La sella è sufficientemente larga e si estende verso il serbatoio. Ma va bene così, perché il manubrio piuttosto avanzato costringe a portare avanti tutto il corpo.
In generale, La Nightster è rifinita come le sorelle più grandi e costose. Sovrastrutture, telaio e saldature curate a regola d’arte e ogni componente è di qualità top.
Come va
Sulla Nightster si sta leggermente protesi in avanti, per via del manubrio distante dalla seduta, in vero stile cruiser. Le pedane sono mediamente avanzate e piuttosto vicine all’asfalto. Per quanto riguarda il passeggero, il sellino è stretto e poco confortevole. Inoltre, le pedane alte costringono a piegare molto le gambe e non ci sono appigli per le mani. Il comfort è discreto: non c'è riparo dall'aria e il motore scalda parecchio.
Le prestazioni sono elevate per una cruiser: il motore è rapido a prendere giri, spinge forte ai medi e allunga vigoroso in alto. Il cambio è preciso e ben rapportato, accoppiato a una frizione abbastanza ben modulabile e morbida. Buona la frenata, nonostante il disco singolo. La risposta è progressiva, ma comunque efficace. Le sospensioni sono abbastanza morbide, faticano però a “digerire” le buche in città per la loro limitata escursione. Nel complesso, la Nightster è stabile sul dritto, ma abbastanza agile fra le curve nonostante l’interasse piuttosto lungo.
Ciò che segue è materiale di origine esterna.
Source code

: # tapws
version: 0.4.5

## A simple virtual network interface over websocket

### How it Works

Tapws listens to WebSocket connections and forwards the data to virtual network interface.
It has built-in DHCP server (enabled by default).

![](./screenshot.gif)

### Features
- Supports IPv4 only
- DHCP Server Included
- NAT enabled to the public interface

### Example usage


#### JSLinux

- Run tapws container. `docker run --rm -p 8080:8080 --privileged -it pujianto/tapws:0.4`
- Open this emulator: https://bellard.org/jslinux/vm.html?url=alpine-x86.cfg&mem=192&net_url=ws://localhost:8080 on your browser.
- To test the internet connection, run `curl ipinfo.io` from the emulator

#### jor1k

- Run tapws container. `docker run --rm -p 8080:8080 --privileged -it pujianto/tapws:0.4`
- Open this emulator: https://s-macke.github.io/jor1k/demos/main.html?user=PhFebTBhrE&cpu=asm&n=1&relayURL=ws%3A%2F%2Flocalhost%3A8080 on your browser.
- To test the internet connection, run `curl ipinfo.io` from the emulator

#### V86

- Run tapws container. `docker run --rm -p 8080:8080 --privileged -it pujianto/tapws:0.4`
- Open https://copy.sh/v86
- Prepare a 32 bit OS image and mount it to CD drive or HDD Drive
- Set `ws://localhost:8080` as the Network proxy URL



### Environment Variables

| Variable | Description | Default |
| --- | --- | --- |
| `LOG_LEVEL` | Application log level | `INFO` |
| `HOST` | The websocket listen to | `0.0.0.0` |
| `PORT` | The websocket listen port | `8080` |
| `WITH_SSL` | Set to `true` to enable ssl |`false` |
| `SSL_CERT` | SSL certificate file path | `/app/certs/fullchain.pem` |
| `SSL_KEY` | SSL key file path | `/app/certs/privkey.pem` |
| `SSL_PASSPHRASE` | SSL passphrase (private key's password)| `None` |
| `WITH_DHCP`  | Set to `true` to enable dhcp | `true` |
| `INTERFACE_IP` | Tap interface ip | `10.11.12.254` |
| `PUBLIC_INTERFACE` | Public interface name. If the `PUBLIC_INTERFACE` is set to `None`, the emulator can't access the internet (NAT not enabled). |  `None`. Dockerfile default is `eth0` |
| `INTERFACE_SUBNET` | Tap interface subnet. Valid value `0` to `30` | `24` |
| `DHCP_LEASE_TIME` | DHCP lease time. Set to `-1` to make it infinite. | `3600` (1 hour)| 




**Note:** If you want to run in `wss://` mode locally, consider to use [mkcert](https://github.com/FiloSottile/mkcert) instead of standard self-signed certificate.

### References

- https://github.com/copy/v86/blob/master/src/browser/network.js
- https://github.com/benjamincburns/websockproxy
La Nightster è perfettamente in grado di affrontare tratti autostradali anche lunghi, ma ha di serie solo un cupolino che non ha alcun effetto su chi guida; il parabrezza (optional, 571 euro) è un accessorio d’obbligo per chi vuole viaggiare. Le vibrazioni si avvertono agli alti regimi su manubrio e pedane.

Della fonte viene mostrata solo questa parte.